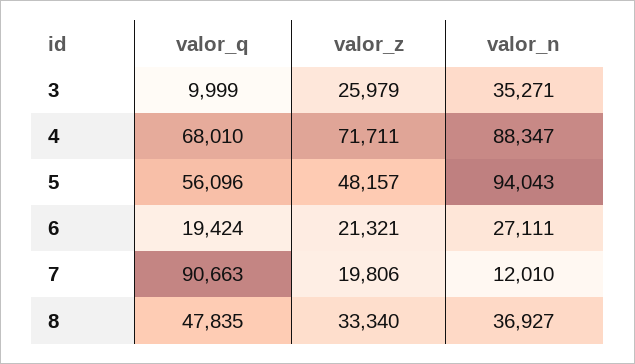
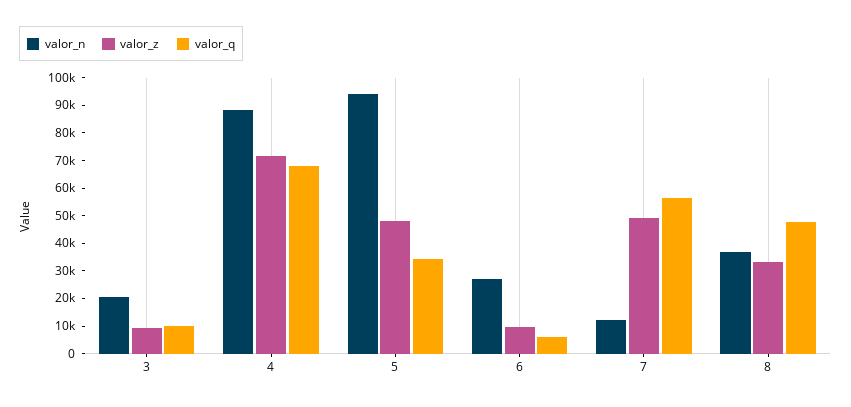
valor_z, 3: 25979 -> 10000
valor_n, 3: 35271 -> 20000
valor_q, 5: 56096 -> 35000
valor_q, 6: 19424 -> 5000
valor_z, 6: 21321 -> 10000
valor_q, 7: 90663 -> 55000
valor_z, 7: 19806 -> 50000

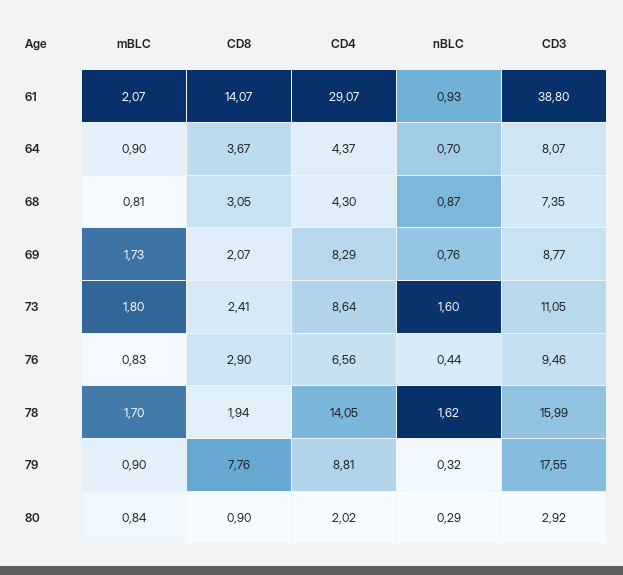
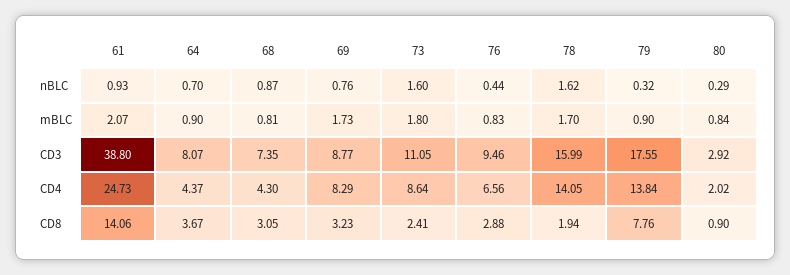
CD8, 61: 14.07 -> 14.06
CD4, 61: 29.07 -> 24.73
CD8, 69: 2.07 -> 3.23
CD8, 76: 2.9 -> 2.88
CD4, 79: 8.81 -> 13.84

* * * * * * *

• _What to produce_
Each entry above should be given again exactly, with its pictures omitted.

• _Reply_
valor_z, 3: 25979 -> 10000
valor_n, 3: 35271 -> 20000
valor_q, 5: 56096 -> 35000
valor_q, 6: 19424 -> 5000
valor_z, 6: 21321 -> 10000
valor_q, 7: 90663 -> 55000
valor_z, 7: 19806 -> 50000

CD8, 61: 14.07 -> 14.06
CD4, 61: 29.07 -> 24.73
CD8, 69: 2.07 -> 3.23
CD8, 76: 2.9 -> 2.88
CD4, 79: 8.81 -> 13.84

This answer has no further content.